━━ RECORDED DATA
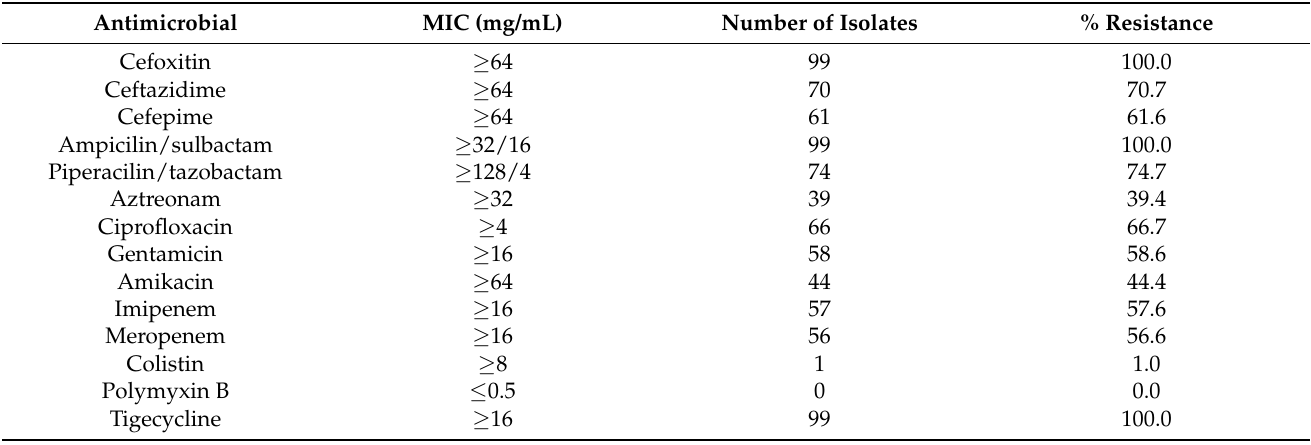
Table 4. Antibiotic resistance profile of Pseudomonas aeruginosa isolates evaluated in this study as determined by the Vitek 2 Compact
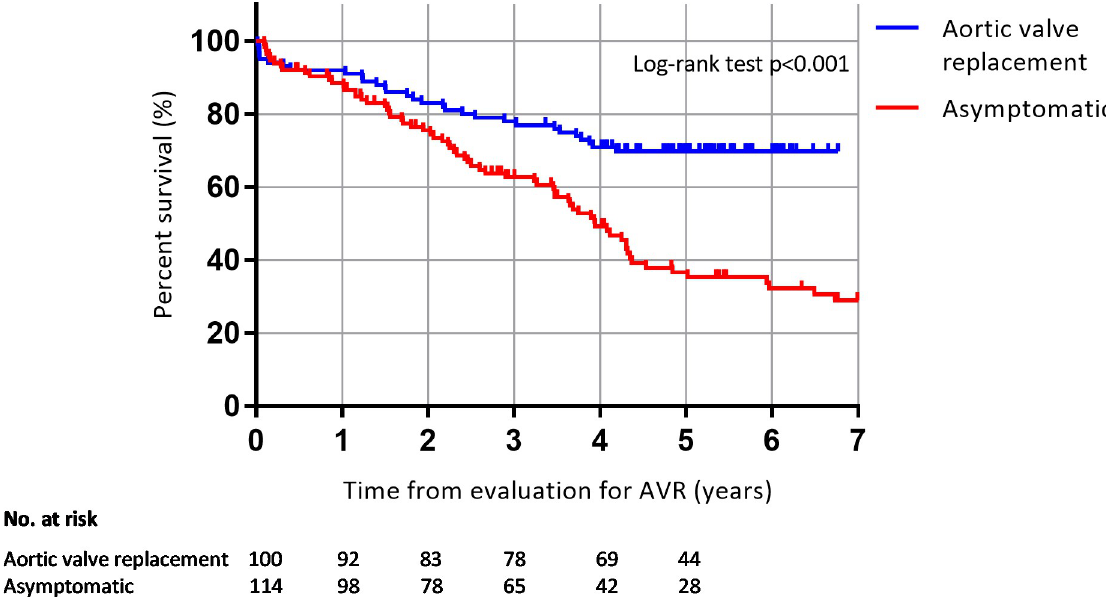
Fig 3. Survival analysis. Kaplan-Meier curve reflection survival in asymptomatic patients with severe aortic stenosis compared to 100 matched patients referred for aortic valve replacement.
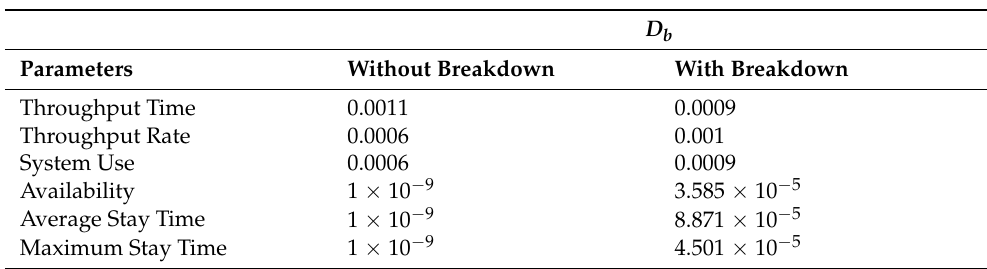
Table 10. Degree of divergence values.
━━━━
◆ **EXERCISE OBJECTIVE**
The answer should consist of every line above, exact and free of images.

◆ **RESULT OF THIS TASK**
Table 4. Antibiotic resistance profile of Pseudomonas aeruginosa isolates evaluated in this study as determined by the Vitek 2 Compact
Fig 3. Survival analysis. Kaplan-Meier curve reflection survival in asymptomatic patients with severe aortic stenosis compared to 100 matched patients referred for aortic valve replacement.
Table 10. Degree of divergence values.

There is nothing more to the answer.